That Purpose Thing Again

Monday, January 11, 2010 , Posted by Johnny Fuery at 2:04 AM

Originally Published 2005-07-06 05:48:38

So it's post-holiday weekend and everyone's back at work, fired up, rejuvenated and ready-t0-go.

Right?

My struggle with "my place in the world" or "meaning of life stuff" has returned. I had a more-emotional-than-usual conversation with the girl in my life over the weekend, and some questions of career came up. She's been working with me on a new venture aimed at helping/coaching individuals at investing in residential real estate, and our initial client discussions have led to questions about our long term commitment level (surprise).

My professional commitment to clients has never waivered -- anyone who works with me knows that -- but I must admit some trepidation over the question. Because, if I were going to quit, it would be a heck of a lot easier to do without clients to answer to and employees to take care of.

On the other hand, I already do all of these things for myself. I already deal with staff and cash flow, accounting and maintenance, taxes and insurance, headaches and working on holidays. Why not just make more money at it?

Alas, this introspection is just an exercise that hides the real question: what am I going to do with my life? (Po Bronson's book of a similar title comes to mind... I should re-read that.)

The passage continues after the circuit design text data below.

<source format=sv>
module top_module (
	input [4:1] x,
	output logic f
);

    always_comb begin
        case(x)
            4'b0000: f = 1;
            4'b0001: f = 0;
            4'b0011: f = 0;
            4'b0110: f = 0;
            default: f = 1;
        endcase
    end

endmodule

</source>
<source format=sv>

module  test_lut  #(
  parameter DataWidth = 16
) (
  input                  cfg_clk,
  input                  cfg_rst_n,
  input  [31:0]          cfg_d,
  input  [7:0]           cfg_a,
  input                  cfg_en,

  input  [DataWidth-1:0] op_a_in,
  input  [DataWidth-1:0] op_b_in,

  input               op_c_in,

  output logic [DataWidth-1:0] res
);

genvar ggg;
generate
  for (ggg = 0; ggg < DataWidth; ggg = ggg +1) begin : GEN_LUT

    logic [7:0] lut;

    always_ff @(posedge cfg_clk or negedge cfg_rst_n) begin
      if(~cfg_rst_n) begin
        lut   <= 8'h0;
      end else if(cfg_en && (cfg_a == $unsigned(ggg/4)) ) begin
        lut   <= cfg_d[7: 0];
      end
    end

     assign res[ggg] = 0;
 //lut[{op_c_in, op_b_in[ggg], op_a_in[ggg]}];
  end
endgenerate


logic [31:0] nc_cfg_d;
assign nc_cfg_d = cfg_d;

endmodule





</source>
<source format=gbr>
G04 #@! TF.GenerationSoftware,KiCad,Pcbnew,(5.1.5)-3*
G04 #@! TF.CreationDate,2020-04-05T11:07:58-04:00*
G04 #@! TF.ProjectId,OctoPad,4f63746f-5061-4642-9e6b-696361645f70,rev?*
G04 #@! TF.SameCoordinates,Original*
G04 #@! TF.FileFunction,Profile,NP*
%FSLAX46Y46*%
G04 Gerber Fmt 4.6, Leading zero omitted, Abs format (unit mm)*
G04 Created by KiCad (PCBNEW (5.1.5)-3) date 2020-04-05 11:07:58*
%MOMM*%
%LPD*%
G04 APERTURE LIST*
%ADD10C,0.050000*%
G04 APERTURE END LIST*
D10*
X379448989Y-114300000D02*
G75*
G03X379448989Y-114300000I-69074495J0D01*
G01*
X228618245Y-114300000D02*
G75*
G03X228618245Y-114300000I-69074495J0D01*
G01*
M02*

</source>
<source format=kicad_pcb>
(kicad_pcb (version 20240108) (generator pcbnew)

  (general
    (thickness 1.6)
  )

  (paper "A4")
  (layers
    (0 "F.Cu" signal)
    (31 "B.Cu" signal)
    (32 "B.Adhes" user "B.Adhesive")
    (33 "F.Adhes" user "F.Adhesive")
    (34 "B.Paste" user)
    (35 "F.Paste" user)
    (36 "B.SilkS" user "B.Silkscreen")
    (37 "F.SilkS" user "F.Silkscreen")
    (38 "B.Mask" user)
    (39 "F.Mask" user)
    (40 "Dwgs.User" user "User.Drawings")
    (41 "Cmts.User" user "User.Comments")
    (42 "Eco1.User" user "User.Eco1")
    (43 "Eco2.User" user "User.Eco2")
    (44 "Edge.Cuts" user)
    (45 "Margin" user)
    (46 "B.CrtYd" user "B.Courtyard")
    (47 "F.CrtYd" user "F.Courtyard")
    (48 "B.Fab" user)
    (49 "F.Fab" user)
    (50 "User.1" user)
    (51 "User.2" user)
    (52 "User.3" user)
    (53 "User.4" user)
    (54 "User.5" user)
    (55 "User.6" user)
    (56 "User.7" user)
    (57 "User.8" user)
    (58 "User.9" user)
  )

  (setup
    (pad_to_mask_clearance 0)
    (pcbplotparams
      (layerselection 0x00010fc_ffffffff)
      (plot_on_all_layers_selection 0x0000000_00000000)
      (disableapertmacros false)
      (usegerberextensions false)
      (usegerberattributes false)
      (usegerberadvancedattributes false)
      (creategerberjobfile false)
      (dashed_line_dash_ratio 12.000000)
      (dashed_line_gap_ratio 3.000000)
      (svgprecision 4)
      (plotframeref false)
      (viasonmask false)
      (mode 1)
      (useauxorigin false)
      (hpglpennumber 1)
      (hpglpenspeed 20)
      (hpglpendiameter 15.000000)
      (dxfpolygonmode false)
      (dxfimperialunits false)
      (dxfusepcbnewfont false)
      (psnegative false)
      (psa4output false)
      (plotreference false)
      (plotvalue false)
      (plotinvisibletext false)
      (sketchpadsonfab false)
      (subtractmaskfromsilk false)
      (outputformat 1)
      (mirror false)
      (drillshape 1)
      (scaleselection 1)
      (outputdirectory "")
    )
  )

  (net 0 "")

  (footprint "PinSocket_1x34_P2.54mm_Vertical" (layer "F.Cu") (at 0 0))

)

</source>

Helping people get rich would be quite rewarding. The personal, professional, and existential rewards would be priceless.

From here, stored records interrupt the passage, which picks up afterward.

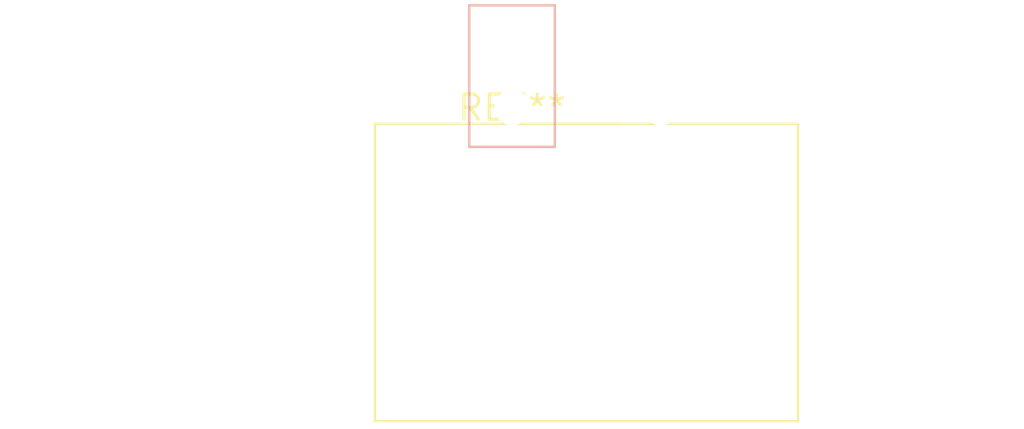
<source format=kicad_pcb>
(kicad_pcb (version 20240108) (generator pcbnew)

  (general
    (thickness 1.6)
  )

  (paper "A4")
  (layers
    (0 "F.Cu" signal)
    (31 "B.Cu" signal)
    (32 "B.Adhes" user "B.Adhesive")
    (33 "F.Adhes" user "F.Adhesive")
    (34 "B.Paste" user)
    (35 "F.Paste" user)
    (36 "B.SilkS" user "B.Silkscreen")
    (37 "F.SilkS" user "F.Silkscreen")
    (38 "B.Mask" user)
    (39 "F.Mask" user)
    (40 "Dwgs.User" user "User.Drawings")
    (41 "Cmts.User" user "User.Comments")
    (42 "Eco1.User" user "User.Eco1")
    (43 "Eco2.User" user "User.Eco2")
    (44 "Edge.Cuts" user)
    (45 "Margin" user)
    (46 "B.CrtYd" user "B.Courtyard")
    (47 "F.CrtYd" user "F.Courtyard")
    (48 "B.Fab" user)
    (49 "F.Fab" user)
    (50 "User.1" user)
    (51 "User.2" user)
    (52 "User.3" user)
    (53 "User.4" user)
    (54 "User.5" user)
    (55 "User.6" user)
    (56 "User.7" user)
    (57 "User.8" user)
    (58 "User.9" user)
  )

  (setup
    (pad_to_mask_clearance 0)
    (pcbplotparams
      (layerselection 0x00010fc_ffffffff)
      (plot_on_all_layers_selection 0x0000000_00000000)
      (disableapertmacros false)
      (usegerberextensions false)
      (usegerberattributes false)
      (usegerberadvancedattributes false)
      (creategerberjobfile false)
      (dashed_line_dash_ratio 12.000000)
      (dashed_line_gap_ratio 3.000000)
      (svgprecision 4)
      (plotframeref false)
      (viasonmask false)
      (mode 1)
      (useauxorigin false)
      (hpglpennumber 1)
      (hpglpenspeed 20)
      (hpglpendiameter 15.000000)
      (dxfpolygonmode false)
      (dxfimperialunits false)
      (dxfusepcbnewfont false)
      (psnegative false)
      (psa4output false)
      (plotreference false)
      (plotvalue false)
      (plotinvisibletext false)
      (sketchpadsonfab false)
      (subtractmaskfromsilk false)
      (outputformat 1)
      (mirror false)
      (drillshape 1)
      (scaleselection 1)
      (outputdirectory "")
    )
  )

  (net 0 "")

  (footprint "Molex_Sabre_46007-1102_1x02_P7.49mm_Horizontal" (layer "F.Cu") (at 0 0))

)

</source>
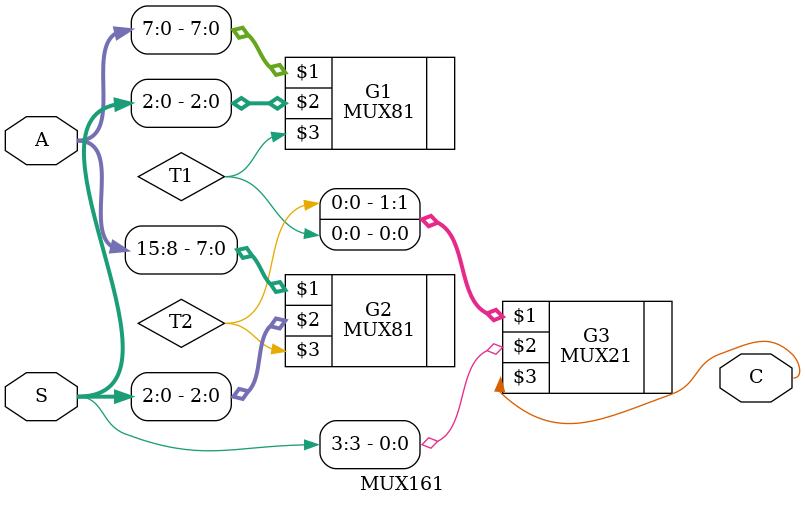
<source format=v>
`timescale 1ns / 1ps
module MUX161(
    input [15:0] A,
    input [3:0] S,
    output C
    );
	 
	 wire T1, T2;
	 
	 MUX81 G1(A[7:0], S[2:0], T1);
	 MUX81 G2(A[15:8], S[2:0], T2);
	 
	 MUX21 G3({T2, T1}, S[3], C);

endmodule

</source>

Nevertheless, a big part of me wants to just say "fuck all" and spend the summer tooling around on some foreign soil.

--

The weird thing about being stuck on the purpose question is that my productivity tanks. I'm behind on literally everything. My house is a mess, my car needs washing, I haven't been to the gym in three days, and the professional things that can slip, have.

Yes, my "slip" is often still ahead-of-schedule, but that doesn't take away the quandary -- that the act of questioning my life goals means that my current obligations become less important.